§ **INSTRUCTIONS TO FOLLOW**:
Reproduce only the lines between the one holding "nationality, address or" and the one holding "Copyrights, etc.", inclusive, with every "Company" changed to "Operator" and all other text left unchanged.

'''

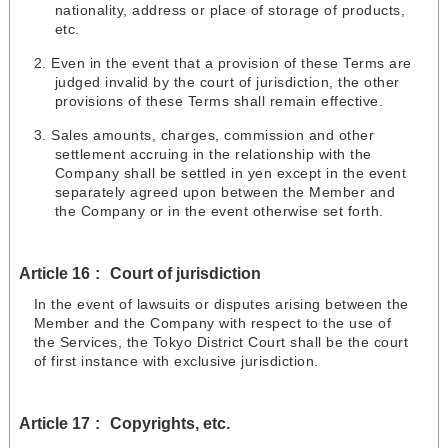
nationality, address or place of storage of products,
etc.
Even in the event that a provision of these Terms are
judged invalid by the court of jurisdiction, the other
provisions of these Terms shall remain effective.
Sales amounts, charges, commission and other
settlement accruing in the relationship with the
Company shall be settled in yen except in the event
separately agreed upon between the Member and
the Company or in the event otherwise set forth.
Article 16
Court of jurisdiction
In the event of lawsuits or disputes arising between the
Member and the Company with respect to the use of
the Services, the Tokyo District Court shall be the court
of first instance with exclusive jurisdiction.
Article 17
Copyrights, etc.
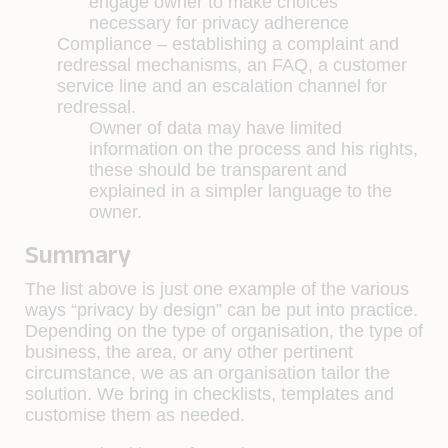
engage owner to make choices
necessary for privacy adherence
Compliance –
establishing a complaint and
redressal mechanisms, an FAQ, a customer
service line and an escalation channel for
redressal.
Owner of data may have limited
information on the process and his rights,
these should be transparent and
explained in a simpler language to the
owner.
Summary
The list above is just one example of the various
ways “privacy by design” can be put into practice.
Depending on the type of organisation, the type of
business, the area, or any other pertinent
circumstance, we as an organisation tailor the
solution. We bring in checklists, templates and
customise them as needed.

'''
'''

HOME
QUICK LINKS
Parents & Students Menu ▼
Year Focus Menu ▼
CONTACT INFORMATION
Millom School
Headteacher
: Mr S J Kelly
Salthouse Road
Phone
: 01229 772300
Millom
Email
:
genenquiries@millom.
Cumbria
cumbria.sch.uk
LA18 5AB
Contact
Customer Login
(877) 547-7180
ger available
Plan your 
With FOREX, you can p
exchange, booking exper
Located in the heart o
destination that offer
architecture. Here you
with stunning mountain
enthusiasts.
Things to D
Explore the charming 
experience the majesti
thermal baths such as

'''

§ **WRITTEN SOLUTION**:
nationality, address or place of storage of products,
etc.
Even in the event that a provision of these Terms are
judged invalid by the court of jurisdiction, the other
provisions of these Terms shall remain effective.
Sales amounts, charges, commission and other
settlement accruing in the relationship with the
Operator shall be settled in yen except in the event
separately agreed upon between the Member and
the Operator or in the event otherwise set forth.
Article 16
Court of jurisdiction
In the event of lawsuits or disputes arising between the
Member and the Operator with respect to the use of
the Services, the Tokyo District Court shall be the court
of first instance with exclusive jurisdiction.
Article 17
Copyrights, etc.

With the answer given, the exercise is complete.